Friday, December 23, 2011

Paging Dr. WTF!

I wonder if doctors have to take etiquette classes in med school. From my experience, I doubt it. It definitely needs to be a requirement though. Special session: Infertile Etiquette.

Yesterday, during my routine (and now weekly) Ob check-up, after the Q&A session and hearing the heartbeat, the Doc checks my fundal height. Out of the blue, "Excuse me a moment" and out the door he goes. I can hear him talking with a nurse out in the hall for several minutes. He re-enters. Without any apology or explanation- "Will you be around tomorrow? I'd like to schedule you for an ultrasound."

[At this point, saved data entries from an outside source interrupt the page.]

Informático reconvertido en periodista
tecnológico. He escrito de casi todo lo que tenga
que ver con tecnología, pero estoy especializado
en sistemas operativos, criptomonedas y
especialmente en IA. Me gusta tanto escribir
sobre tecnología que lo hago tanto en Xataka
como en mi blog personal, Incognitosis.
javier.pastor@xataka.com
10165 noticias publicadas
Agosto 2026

The panic alarm goes off in my brain. I don't think anything is really wrong, but I always go to the worse case scenario in my head. The fact that this just came out of left field caught me off guard as well. The last thing a Dr should do is make a pregnant lady worry about the health of her baby. It should never be done to someone who has gone through infertility.

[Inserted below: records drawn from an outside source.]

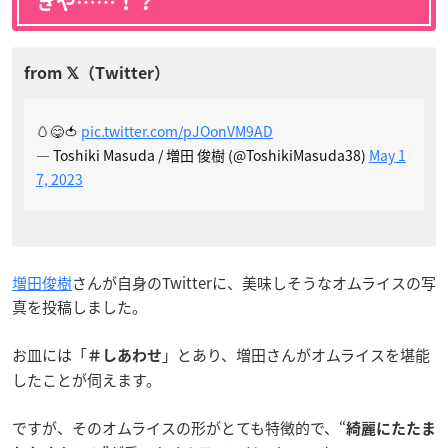
きや……！？
🥚😋🍅
pic.twitter.com/pJOonVM9AD
— Toshiki Masuda / 増田 俊樹 (@ToshikiMasuda38)
May 1
7, 2023
増田俊樹
さんが自身のTwitterに、美味しそうなオムライスの写
真を投稿しました。
お皿には「
」とあり、増田さんがオムライスを堪能
＃しあわせ
したことが伺えます。
ですが、そのオムライスの形がとても特徴的で、“
綺麗にたたま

Apparently, I'm measuring small for date. I've been so pretty much the whole time. It seems like the last few weeks it has been drastic enough for them to be concerned that their may be some growth restriction or something else possibly going on with baby. He even said "We don't want to be surprised and caught unprepared for a 4-4.5lb baby." Do they always have to bring on the bad options and save the only good option for last? "It could just be that everything is fine, and you are just smaller."

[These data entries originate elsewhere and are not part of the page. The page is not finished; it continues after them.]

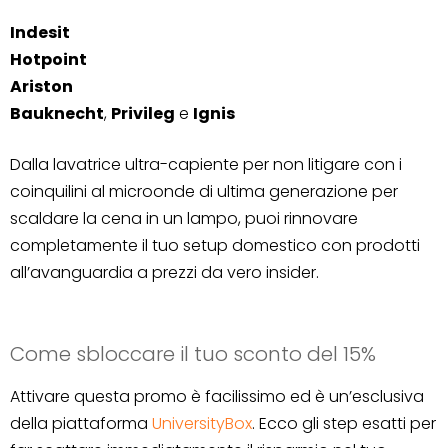
Indesit
Hotpoint
Ariston
Bauknecht
,
Privileg
e
Ignis
Dalla lavatrice ultra-capiente per non litigare con i
coinquilini al microonde di ultima generazione per
scaldare la cena in un lampo, puoi rinnovare
completamente il tuo setup domestico con prodotti
all’avanguardia a prezzi da vero insider.
Come sbloccare il tuo sconto del 15%
Attivare questa promo è facilissimo ed è un’esclusiva
della piattaforma
UniversityBox
. Ecco gli step esatti per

I was never expecting a big baby. Heck, I wasn't even 6lbs at birth. My mom's biggest baby was 6.5lbs. The boy was an 8 pounder, but he's not a very large guy. I've always been small and petite. I would be astounded if baby was to be >8lbs!

Why couldn't the Dr just say "It's most likely that you're measuring small because you and your husband are smaller people, but just to make sure that there isn't anything more serious going on, I'd like to get you in for an ultrasound in the next few days."? Would that be so difficult?

In the end, baby is measuring fine. A bit smaller at 36w4d rather than 37w3d, but in the 37th percentile off measurements. The u/s tech said baby is probably about 6-6.5lbs (ish) and my fluid levels are good. "I know he just wanted to make sure, but I'm not surprised that everything is fine. You're not very big yourself. It should be nice not to deliver a 9lb baby though!" The techs always amaze me. They can so easily find what they are looking for in there. I could barely tell what was what this time as it was all jumbled and squashed up together.

Long story short: Dr. made a "could go into labor any day now" infertile pregnant lady thing something might have gone wrong since the last u/s at 24w. I seriously kept going back to the thought that I've made it all this way for something to go wrong at the end?All it would have taken to prevent that is a change in wording!

At least now we have some small peace of mind over the holidays that things are good. Baby and I are healthy and doing well. Hopefully, the trend continues onto delivery and well beyond...

1 comment:

  1. So glad things are going great!!!! What a B for scaring you though!!! Uggggg.